Chapter 1: Quota Gone, Dreams Shattered
I spent fifty lakhs on a school catchment flat—sweated for every rupee, borrowed from parents, cut back on every festival gift—and now, when I walked into the school to register my daughter, I was told the quota was finished. Gone, just like that.
For a moment, I just stood there, the world spinning. My eyes drifted to my daughter's old school bag, still leaning by the door at home, and the stack of admission prep books we'd carefully arranged. The knot in my chest tightened so much I could hardly breathe. Fifty lakhs for what? For someone else to walk away with my Meera's chance?
The receptionist looked through me, bored, absently flipping through a massive register with chipped nails, tapping her pen like she was beating time to some song only she could hear. I caught a glimpse of her phone screen—a WhatsApp sticker of a dancing cat flashed before she locked it, barely glancing up as she said, "Sorry, quota used up."
My mind whirled.

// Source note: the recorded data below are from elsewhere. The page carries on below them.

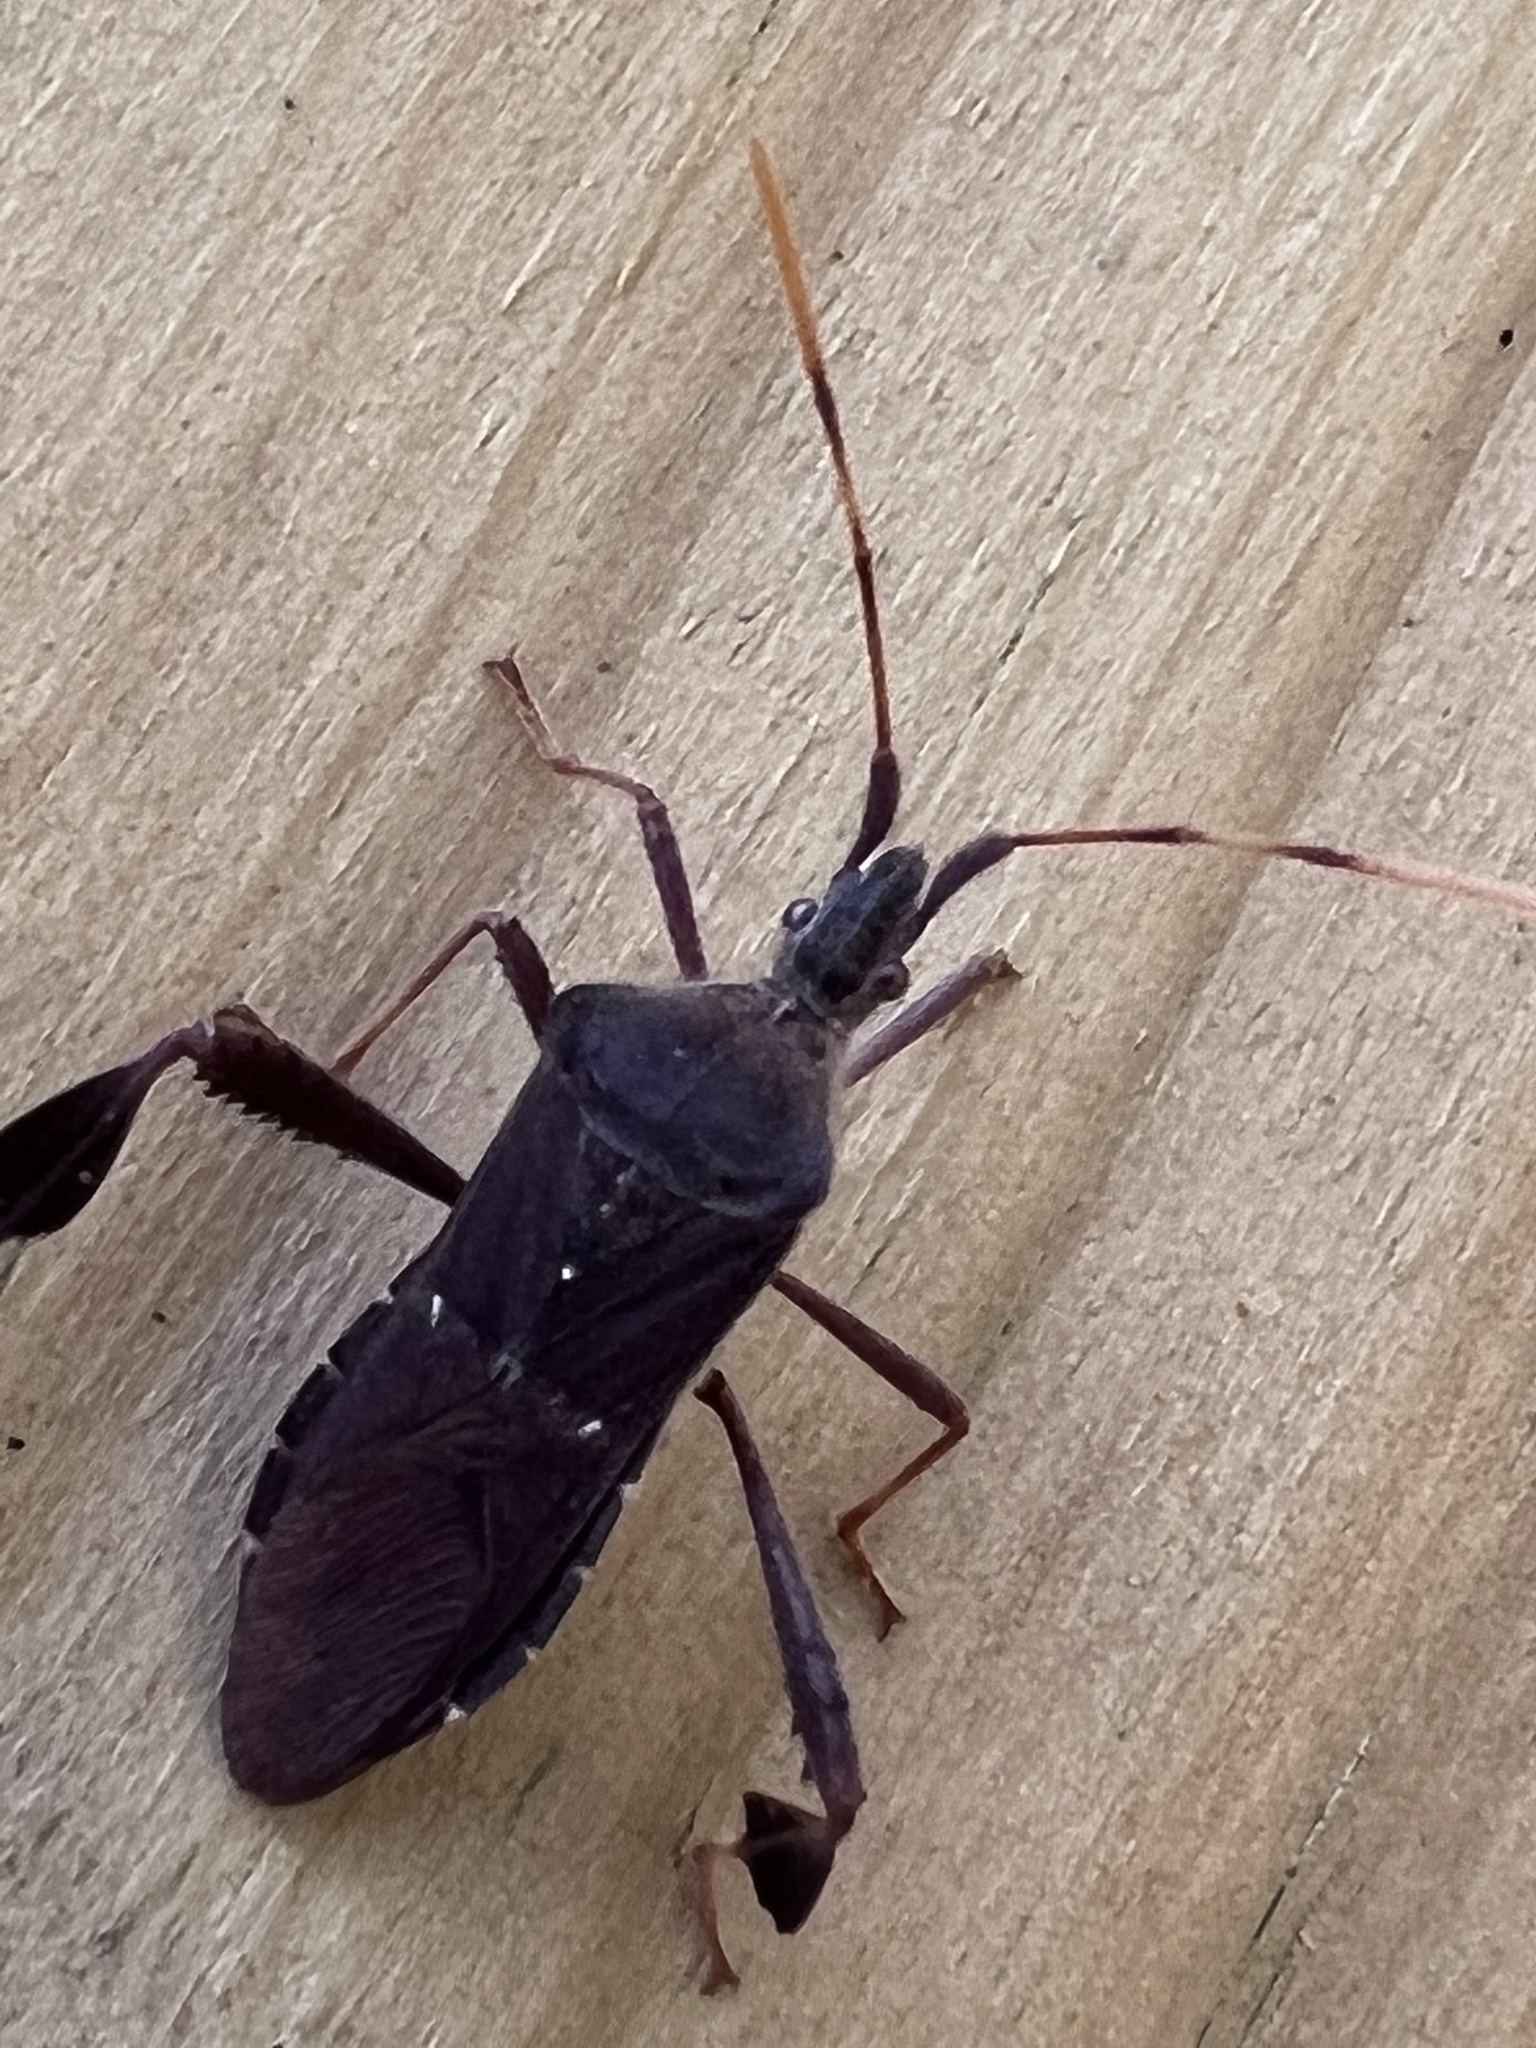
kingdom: Animalia
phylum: Arthropoda
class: Insecta
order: Hemiptera
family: Coreidae
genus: Leptoglossus
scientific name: Leptoglossus oppositus
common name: Northern leaf-footed bug
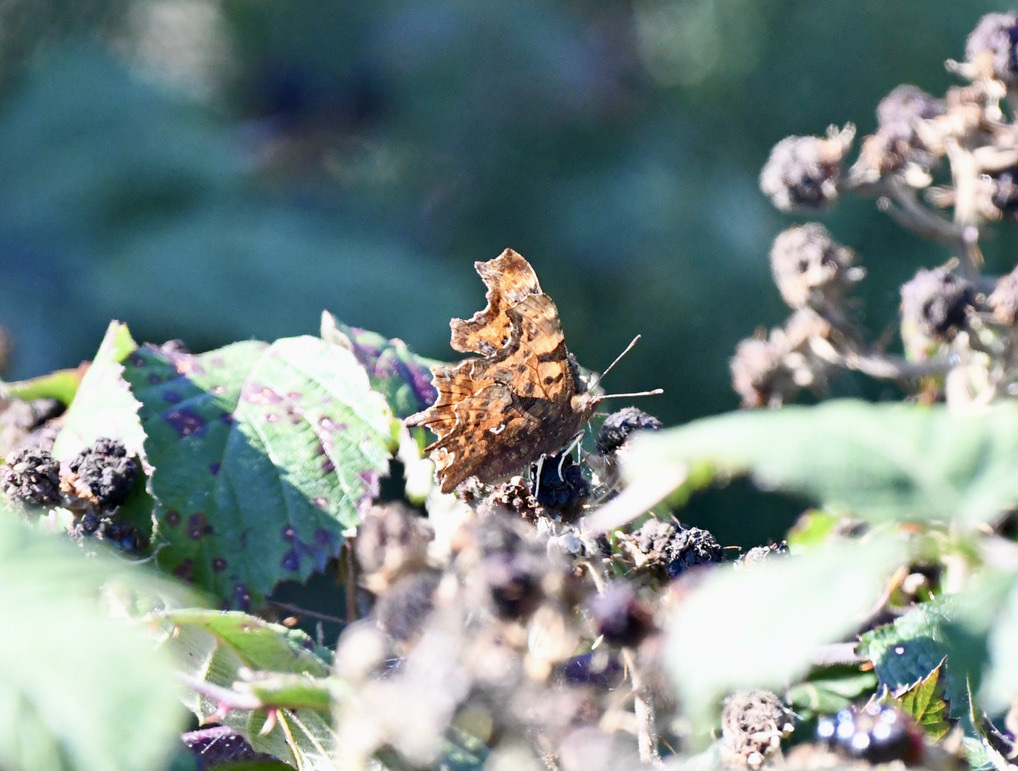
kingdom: Animalia
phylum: Arthropoda
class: Insecta
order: Lepidoptera
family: Nymphalidae
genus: Polygonia
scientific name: Polygonia c-album
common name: Comma
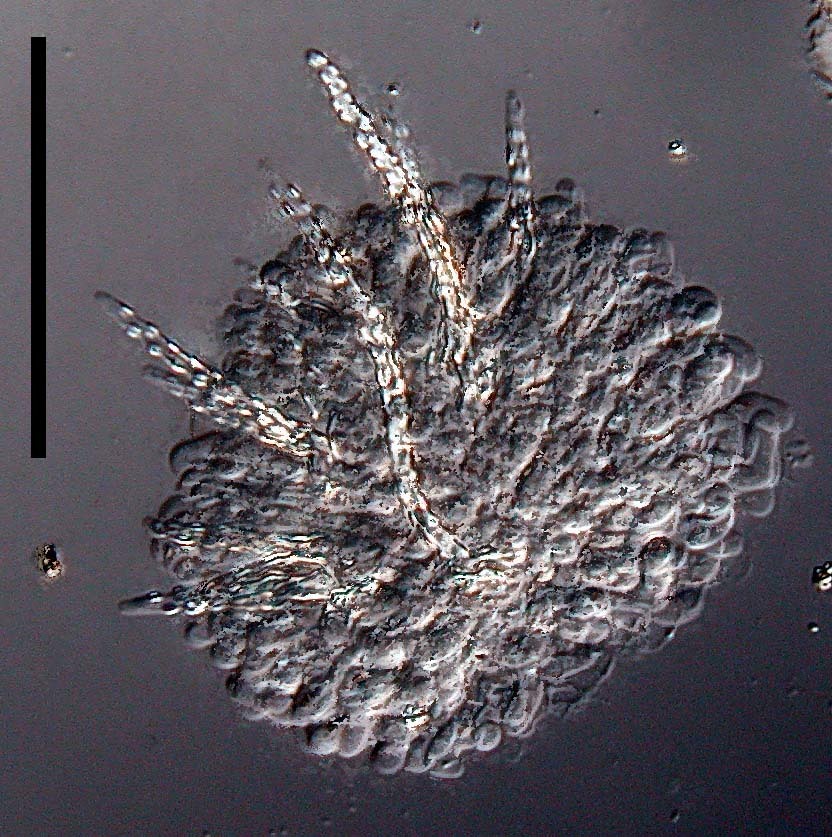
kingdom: Fungi
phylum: Basidiomycota
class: Agaricomycetes
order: Trechisporales
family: Hydnodontaceae
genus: Subulicystidium
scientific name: Subulicystidium longisporum
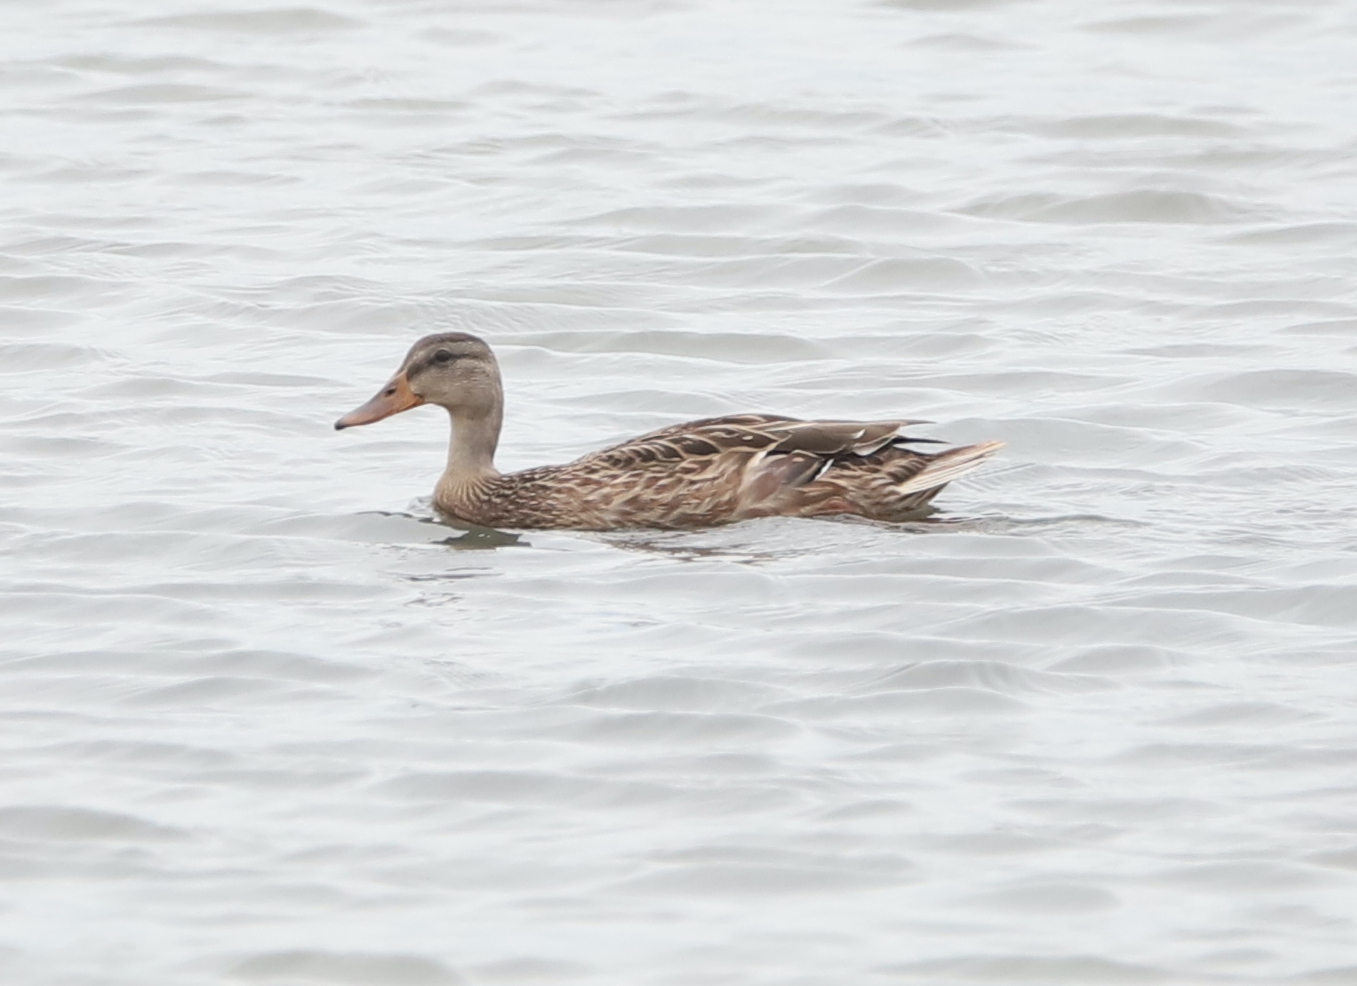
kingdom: Animalia
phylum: Chordata
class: Aves
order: Anseriformes
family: Anatidae
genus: Anas
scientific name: Anas platyrhynchos
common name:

How could this be? We had paid every maintenance bill, filed every paper twice over. Was our whole family's struggle just a joke for these people?
I gripped the rejection slip. The words seemed to burn into my palm. In my head, all I could see was Meera's drawing on our fridge: 'I want to go to big school like papa.'
And then, just when I thought things couldn't get worse, I found out that a seven-year-old boy had somehow appeared on my family's ration card. Out of nowhere. As if we just picked up random kids on the street.
At the ration card office, sweat beading on my forehead, I stared at the printout. The faint smell of phenyl stung my nose, the old ceiling fan above rattled, and from the corridor, a chaiwala called out, 'Chai, garam chai!' A wall clock with Sai Baba's picture ticked away. But I could barely hear anything over the pounding of my heart.
What sort of city was this, yaar? Who did this? I could almost hear my daughter's innocent voice asking about her first day of school. My hands shook as I thought of how to tell her.
Panicking, I tracked down the boy’s parents. But instead of shame, I got a slap in the face. Rajeev Sharma and his wife barely even looked at me. “Anyway, my son’s already in school for a year now. Kya kar loge aap? Worst case, I’ll give you two lakh rupees, bas. Take it or leave it.”
Their tone was so casual—like we were discussing a bad cricket match. Mera toh khoon khol gaya tha. Was our whole family's struggle just a tamasha for them?
I was boiling inside, yaar. My wife’s worried face flashed in my mind, and I wanted to break something right then and there. The frustration of all those years—the skipped treats, the borrowed money, the hope—everything came bubbling out.
But I held it together. I wouldn’t let these harami log walk away with my daughter's future. Not without a fight.